Page images and extracted text
§ §

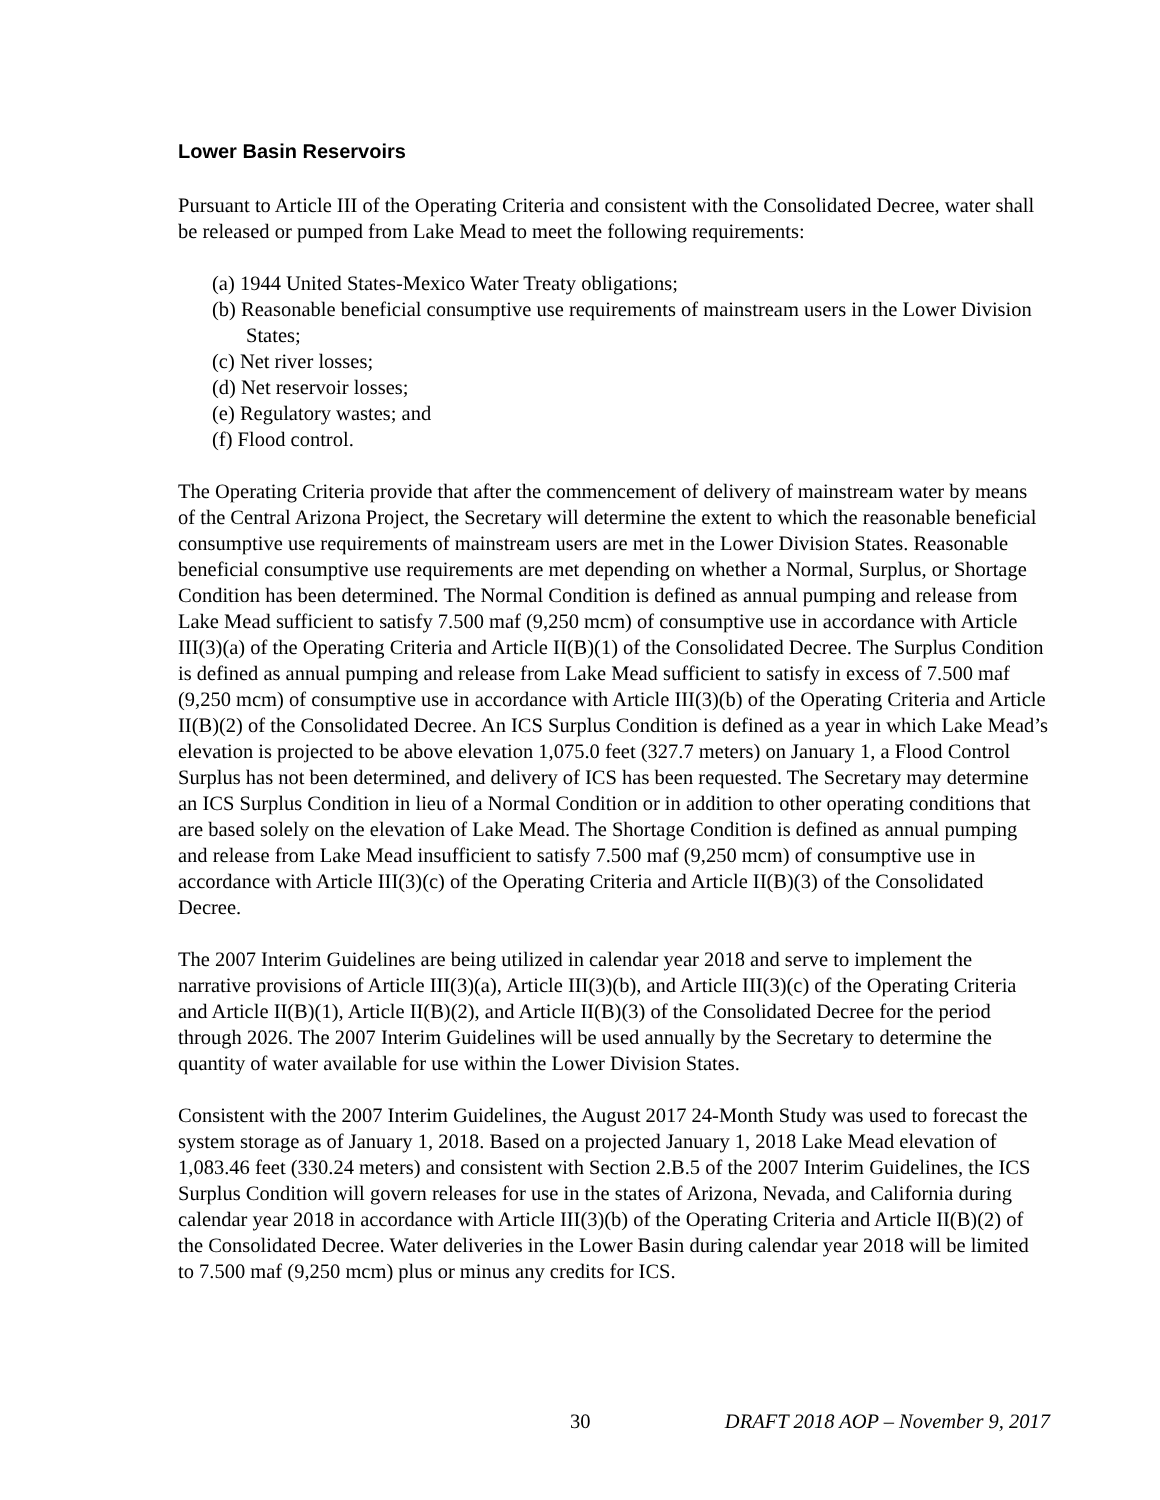Lower Basin Reservoirs
Pursuant to Article III of the Operating Criteria and consistent with the Consolidated Decree, water shall be released or pumped from Lake Mead to meet the following requirements:
(a) 1944 United States-Mexico Water Treaty obligations;
(b) Reasonable beneficial consumptive use requirements of mainstream users in the Lower Division States;
(c) Net river losses;
(d) Net reservoir losses;
(e) Regulatory wastes; and
(f) Flood control.
The Operating Criteria provide that after the commencement of delivery of mainstream water by means of the Central Arizona Project, the Secretary will determine the extent to which the reasonable beneficial consumptive use requirements of mainstream users are met in the Lower Division States. Reasonable beneficial consumptive use requirements are met depending on whether a Normal, Surplus, or Shortage Condition has been determined. The Normal Condition is defined as annual pumping and release from Lake Mead sufficient to satisfy 7.500 maf (9,250 mcm) of consumptive use in accordance with Article III(3)(a) of the Operating Criteria and Article II(B)(1) of the Consolidated Decree. The Surplus Condition is defined as annual pumping and release from Lake Mead sufficient to satisfy in excess of 7.500 maf (9,250 mcm) of consumptive use in accordance with Article III(3)(b) of the Operating Criteria and Article II(B)(2) of the Consolidated Decree. An ICS Surplus Condition is defined as a year in which Lake Mead’s elevation is projected to be above elevation 1,075.0 feet (327.7 meters) on January 1, a Flood Control Surplus has not been determined, and delivery of ICS has been requested. The Secretary may determine an ICS Surplus Condition in lieu of a Normal Condition or in addition to other operating conditions that are based solely on the elevation of Lake Mead. The Shortage Condition is defined as annual pumping and release from Lake Mead insufficient to satisfy 7.500 maf (9,250 mcm) of consumptive use in accordance with Article III(3)(c) of the Operating Criteria and Article II(B)(3) of the Consolidated Decree.
The 2007 Interim Guidelines are being utilized in calendar year 2018 and serve to implement the narrative provisions of Article III(3)(a), Article III(3)(b), and Article III(3)(c) of the Operating Criteria and Article II(B)(1), Article II(B)(2), and Article II(B)(3) of the Consolidated Decree for the period through 2026. The 2007 Interim Guidelines will be used annually by the Secretary to determine the quantity of water available for use within the Lower Division States.
Consistent with the 2007 Interim Guidelines, the August 2017 24-Month Study was used to forecast the system storage as of January 1, 2018. Based on a projected January 1, 2018 Lake Mead elevation of 1,083.46 feet (330.24 meters) and consistent with Section 2.B.5 of the 2007 Interim Guidelines, the ICS Surplus Condition will govern releases for use in the states of Arizona, Nevada, and California during calendar year 2018 in accordance with Article III(3)(b) of the Operating Criteria and Article II(B)(2) of the Consolidated Decree. Water deliveries in the Lower Basin during calendar year 2018 will be limited to 7.500 maf (9,250 mcm) plus or minus any credits for ICS.
30 DRAFT 2018 AOP – November 9, 2017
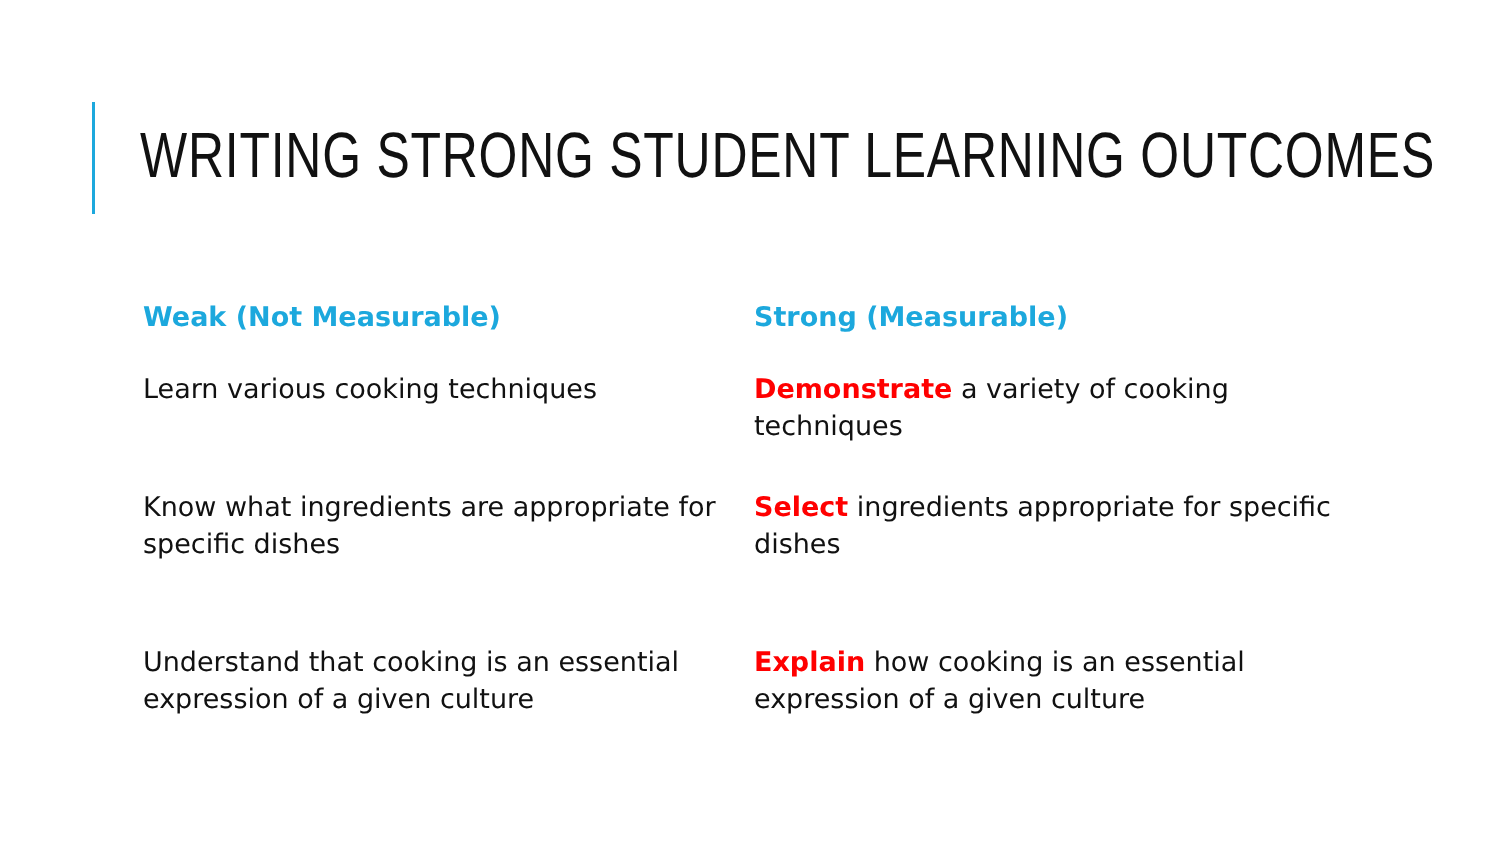WRITING STRONG STUDENT LEARNING OUTCOMES
Weak (Not Measurable)
Strong (Measurable)
Learn various cooking techniques
Demonstrate a variety of cooking techniques
Know what ingredients are appropriate for specific dishes
Select ingredients appropriate for specific dishes
Understand that cooking is an essential expression of a given culture
Explain how cooking is an essential expression of a given culture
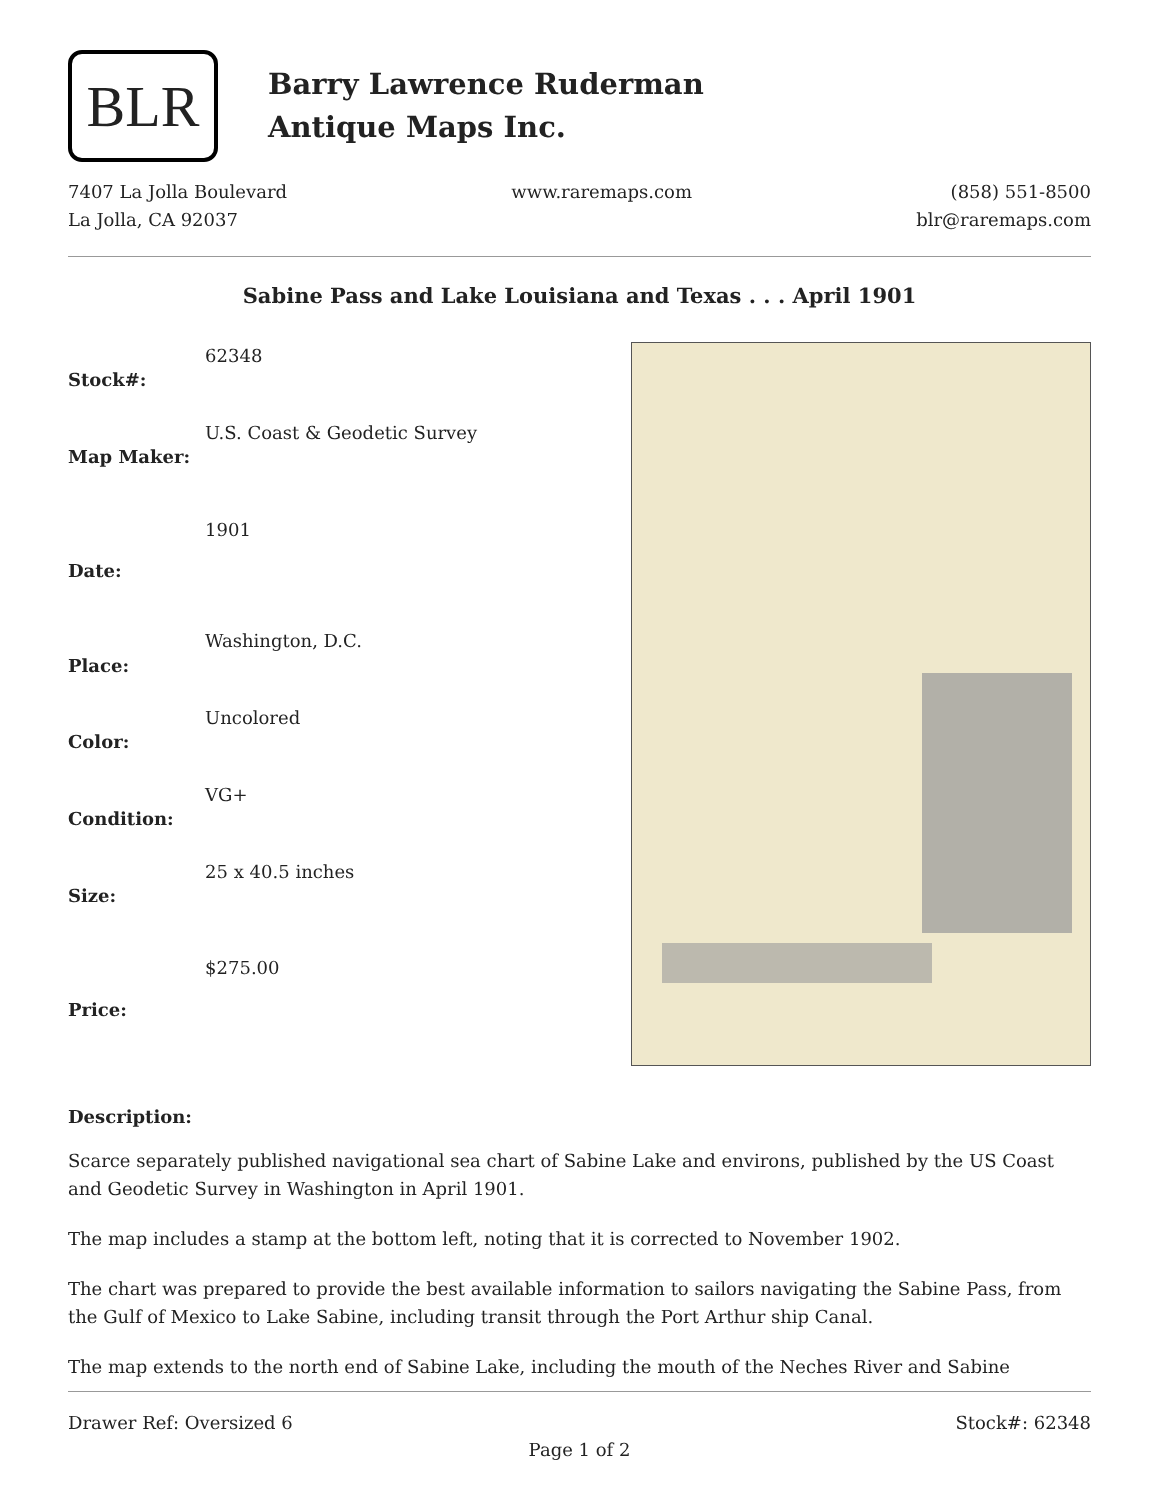BLR
Barry Lawrence Ruderman
Antique Maps Inc.
7407 La Jolla Boulevard
La Jolla, CA 92037
www.raremaps.com (858) 551-8500
blr@raremaps.com
Sabine Pass and Lake Louisiana and Texas . . . April 1901
| Stock#: | 62348 |
| Map Maker: | U.S. Coast & Geodetic Survey |
| Date: | 1901 |
| Place: | Washington, D.C. |
| Color: | Uncolored |
| Condition: | VG+ |
| Size: | 25 x 40.5 inches |
| Price: | $275.00 |
Description:
Scarce separately published navigational sea chart of Sabine Lake and environs, published by the US Coast and Geodetic Survey in Washington in April 1901.
The map includes a stamp at the bottom left, noting that it is corrected to November 1902.
The chart was prepared to provide the best available information to sailors navigating the Sabine Pass, from the Gulf of Mexico to Lake Sabine, including transit through the Port Arthur ship Canal.
The map extends to the north end of Sabine Lake, including the mouth of the Neches River and Sabine
Drawer Ref: Oversized 6 Stock#: 62348
Page 1 of 2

§ §

WHAT TO DO
Provide an exact transcript of the lines from the one that holds "The map extends" through the final line of the data above.

EXERCISE ANSWER
The map extends to the north end of Sabine Lake, including the mouth of the Neches River and Sabine
Drawer Ref: Oversized 6 Stock#: 62348
Page 1 of 2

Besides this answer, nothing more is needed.